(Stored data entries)
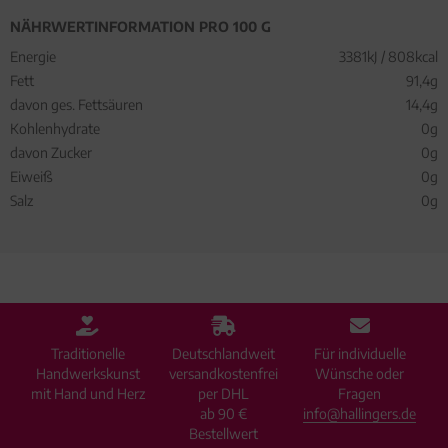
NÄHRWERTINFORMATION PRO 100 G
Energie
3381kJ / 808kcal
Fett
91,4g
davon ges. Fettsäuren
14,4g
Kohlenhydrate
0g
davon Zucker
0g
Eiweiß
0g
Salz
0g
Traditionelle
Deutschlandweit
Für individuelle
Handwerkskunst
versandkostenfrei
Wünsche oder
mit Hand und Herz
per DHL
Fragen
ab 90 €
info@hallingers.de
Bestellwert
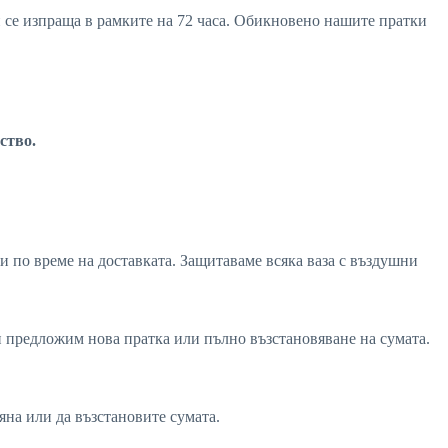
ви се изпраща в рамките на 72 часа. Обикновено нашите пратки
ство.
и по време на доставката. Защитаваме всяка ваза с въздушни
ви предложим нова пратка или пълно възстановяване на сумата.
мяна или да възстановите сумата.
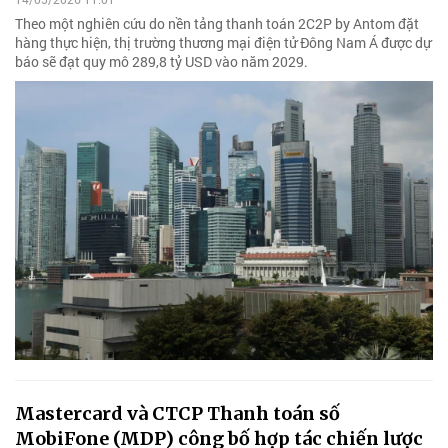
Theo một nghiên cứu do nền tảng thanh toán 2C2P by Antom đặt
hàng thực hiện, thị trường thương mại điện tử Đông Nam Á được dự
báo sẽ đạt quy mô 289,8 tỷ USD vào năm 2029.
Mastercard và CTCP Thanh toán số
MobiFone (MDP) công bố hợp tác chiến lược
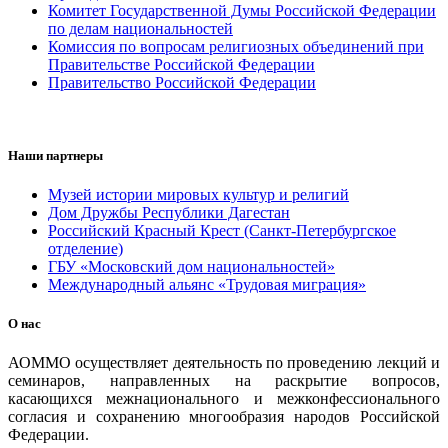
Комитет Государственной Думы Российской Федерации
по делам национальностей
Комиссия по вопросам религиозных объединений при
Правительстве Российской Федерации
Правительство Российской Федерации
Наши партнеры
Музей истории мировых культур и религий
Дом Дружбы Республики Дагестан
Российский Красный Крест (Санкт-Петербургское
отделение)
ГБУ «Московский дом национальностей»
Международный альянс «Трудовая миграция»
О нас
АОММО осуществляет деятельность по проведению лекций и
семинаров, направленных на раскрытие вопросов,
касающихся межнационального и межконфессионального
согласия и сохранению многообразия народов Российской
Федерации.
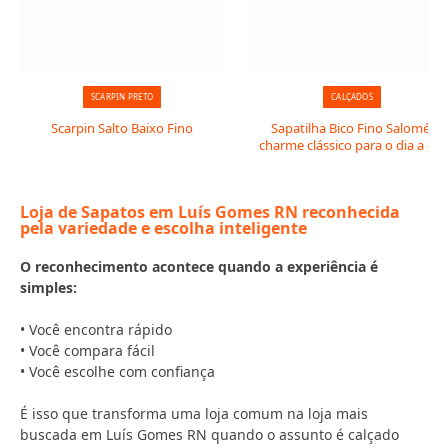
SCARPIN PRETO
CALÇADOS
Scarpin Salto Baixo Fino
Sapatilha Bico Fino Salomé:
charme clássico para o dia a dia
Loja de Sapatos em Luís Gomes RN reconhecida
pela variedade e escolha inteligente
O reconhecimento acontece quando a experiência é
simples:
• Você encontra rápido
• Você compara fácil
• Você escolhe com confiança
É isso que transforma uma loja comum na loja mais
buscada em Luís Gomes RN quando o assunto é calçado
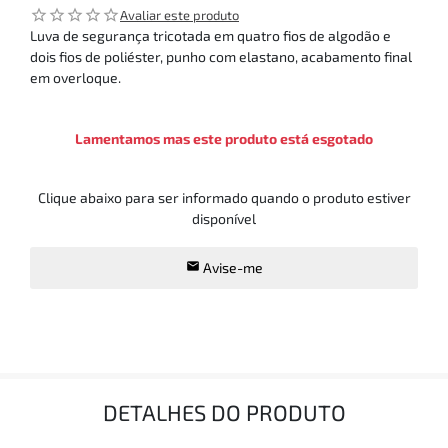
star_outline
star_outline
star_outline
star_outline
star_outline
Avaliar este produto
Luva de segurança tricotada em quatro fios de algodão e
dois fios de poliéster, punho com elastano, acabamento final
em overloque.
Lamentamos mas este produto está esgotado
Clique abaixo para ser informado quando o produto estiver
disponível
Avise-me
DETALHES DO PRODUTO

#### [Directions for this task]
Give again, exactly, the lines starting at the first entry above and ending at the line with "касающихся межнационального и"; please leave pictures out.

#### [Solution to this exercise]
NÄHRWERTINFORMATION PRO 100 G
Energie
3381kJ / 808kcal
Fett
91,4g
davon ges. Fettsäuren
14,4g
Kohlenhydrate
0g
davon Zucker
0g
Eiweiß
0g
Salz
0g
Traditionelle
Deutschlandweit
Für individuelle
Handwerkskunst
versandkostenfrei
Wünsche oder
mit Hand und Herz
per DHL
Fragen
ab 90 €
info@hallingers.de
Bestellwert
ви се изпраща в рамките на 72 часа. Обикновено нашите пратки
ство.
и по време на доставката. Защитаваме всяка ваза с въздушни
ви предложим нова пратка или пълно възстановяване на сумата.
мяна или да възстановите сумата.
Theo một nghiên cứu do nền tảng thanh toán 2C2P by Antom đặt
hàng thực hiện, thị trường thương mại điện tử Đông Nam Á được dự
báo sẽ đạt quy mô 289,8 tỷ USD vào năm 2029.
Mastercard và CTCP Thanh toán số
MobiFone (MDP) công bố hợp tác chiến lược
Комитет Государственной Думы Российской Федерации
по делам национальностей
Комиссия по вопросам религиозных объединений при
Правительстве Российской Федерации
Правительство Российской Федерации
Наши партнеры
Музей истории мировых культур и религий
Дом Дружбы Республики Дагестан
Российский Красный Крест (Санкт-Петербургское
отделение)
ГБУ «Московский дом национальностей»
Международный альянс «Трудовая миграция»
О нас
АОММО осуществляет деятельность по проведению лекций и
семинаров, направленных на раскрытие вопросов,
касающихся межнационального и межконфессионального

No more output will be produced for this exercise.